Mom walks Chrissy back to the door, and though I shovel in a few bites of shrimp and rice while she’s gone, I’m mostly thinking about what Chrissy said.

“Holy wowww,” Mom drawls out as she sits back down. “That was unexpected.”

“Unexpected? The look on your face told me you expected it!”

Mom shakes her head. “Just rumblings at tennis over the weekend.”

“Rumblings? Mom, that was some crazy bullshit!” I explode. “Divorce, baby, property division? I mean, when did our family turn into a soap opera? What’s Jed thinking?”

Mom chuckles at my outburst. “I don’t know what Jed’s up to. Don’t really give two shits, if I’m honest.” I whistle at Mom’s uncommon use of a curse word, and she grins behind a hand. “He almost ran Bill into the ground. Did cut several years off his life, far as I’m concerned, and I wouldn’t piddle on him if he was on fire.” That’s a top-tier insult from Mom. Actually, come to think of it . . . I don’t think I’ve ever heard her say anything that violent. About anyone. “But if he’s up to no good again, especially in the way Chrissy says, she deserves at least half for helping him become the success he is.” Mom shakes her head sadly. “She’s been wearing rose-colored glasses where that man’s concerned for entirely too long. It’s about time she sees the truth. I hope she makes him pay for every asshole-ish thing he’s done.”

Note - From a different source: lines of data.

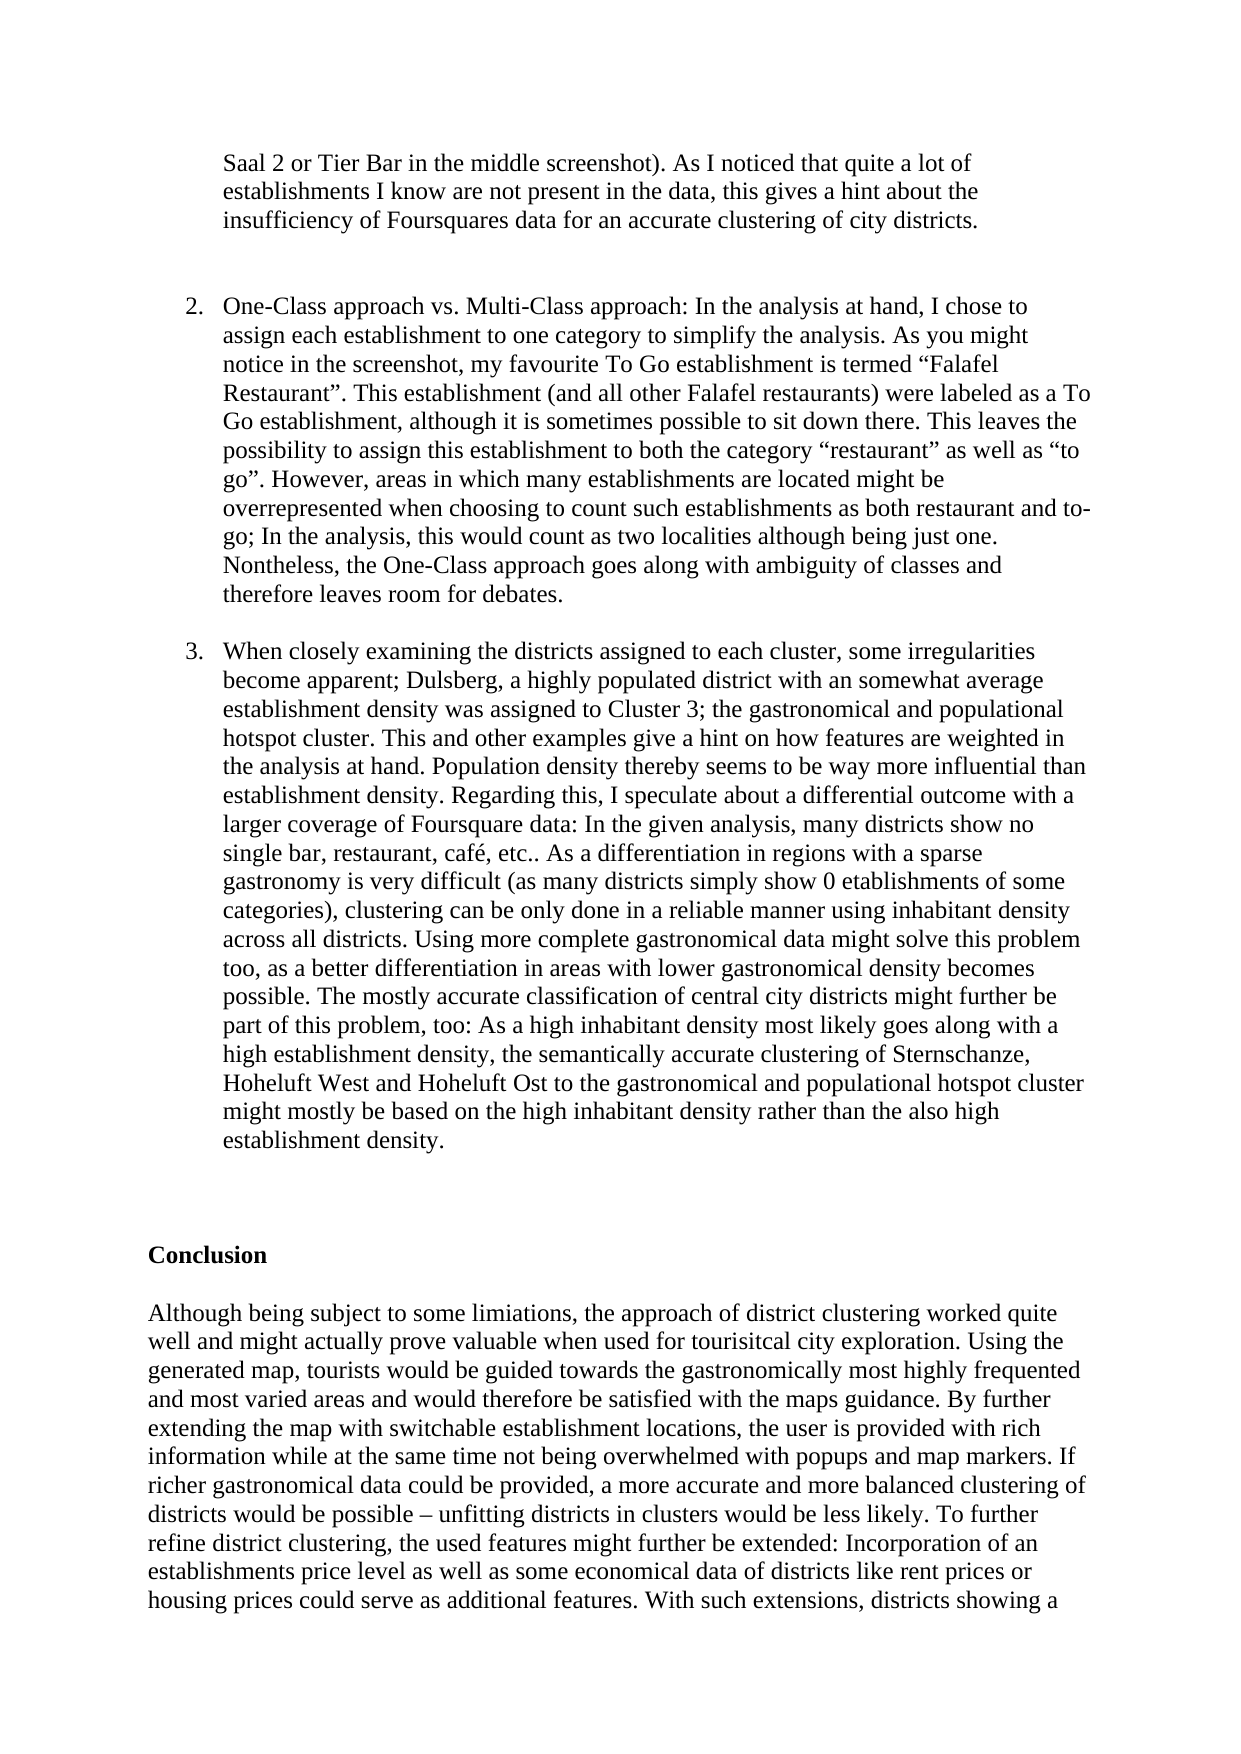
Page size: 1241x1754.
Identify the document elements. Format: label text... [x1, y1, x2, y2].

list One-Class approach vs. Multi-Class approach: In the analysis at hand, I chose to assign each establishment to one category to simplify the analysis. As you might notice in the screenshot, my favourite To Go establishment is termed “Falafel Restaurant”. This establishment (and all other Falafel restaurants) were labeled as a To Go establishment, although it is sometimes possible to sit down there. This leaves the possibility to assign this establishment to both the category “restaurant” as well as “to go”. However, areas in which many establishments are located might be overrepresented when choosing to count such establishments as both restaurant and to-go; In the analysis, this would count as two localities although being just one. Nontheless, the One-Class approach goes along with ambiguity of classes and therefore leaves room for debates. [185, 291, 1093, 608]
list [185, 148, 1093, 234]
list When closely examining the districts assigned to each cluster, some irregularities become apparent; Dulsberg, a highly populated district with an somewhat average establishment density was assigned to Cluster 3; the gastronomical and populational hotspot cluster. This and other examples give a hint on how features are weighted in the analysis at hand. Population density thereby seems to be way more influential than establishment density. Regarding this, I speculate about a differential outcome with a larger coverage of Foursquare data: In the given analysis, many districts show no single bar, restaurant, café, etc.. As a differentiation in regions with a sparse gastronomy is very difficult (as many districts simply show 0 etablishments of some categories), clustering can be only done in a reliable manner using inhabitant density across all districts. Using more complete gastronomical data might solve this problem too, as a better differentiation in areas with lower gastronomical density becomes possible. The mostly accurate classification of central city districts might further be part of this problem, too: As a high inhabitant density most likely goes along with a high establishment density, the semantically accurate clustering of Sternschanze, Hoheluft West and Hoheluft Ost to the gastronomical and populational hotspot cluster might mostly be based on the high inhabitant density rather than the also high establishment density. [185, 636, 1093, 1154]
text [148, 1298, 1093, 1614]
text Conclusion [148, 1240, 1093, 1269]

“Dayum, go, Mom,” I deadpan. “Right for the jugular without a single remorseless cell in your body.”

“Wren!” Mom scolds. “You’re awful.”

But I grin. “It was a compliment.”

It really was.

Chapter 3

WREN

“Ben, I’ve got this. You haven’t read a divorce proceeding in forty years. I handled dozens of them during my internships.” I’m trying to reassure Ben, but he’s not having it. His head is shaking back and forth the whole time I’m speaking.

“It’s only been thirty, and this is nothing like whatever amicable splits they had you work on in school. This is the big time, and might affect Cold Springs for decades. Maybe longer.” He opens a file folder on his desk, flipping through the pages so quickly, there’s no way he can focus on one before he goes to the next.

“Which will be the tenure when I’m here as city attorney and you’re enjoying the view from your front porch,” I remind him gently. “You’ve earned that and shouldn’t have to worry about this. I won’t mess it up. You can trust me.”

Ben flops back in his tufted executive chair, the only nod to his stature at city hall. The old, well-oiled leather creaks mellowly from years of use as he steeples his hands beneath his chin and peers at me from behind his thick black-framed glasses. “Walk me through it.”

He’s handing me the rope to hang myself. It’s the way he’s taught me everything over the years, which is one of the reasons I chose to work with Ben instead of some fancy law firm where I’d be relegated to years of grunt work. Ben demands greatness from me, and I’m well versed in what he expects to hear.

“First, the contract for Township—it will be the driving force behind the city’s position for the property distribution. Want me to quote it to you?” I ask with a twinkle in my eye.

A bushy brow appears above Ben’s glasses as he silently and wryly tells me to get on with it. We wrote that contract together last year, and he knows that I could recite the whole thing verbatim, backward and forward, as well as explain every nuanced detail of it. Township might be one of Jed’s construction company’s babies, but that contract is one of mine, and it’s tighter than a one-size-fits-all Spanx bodysuit.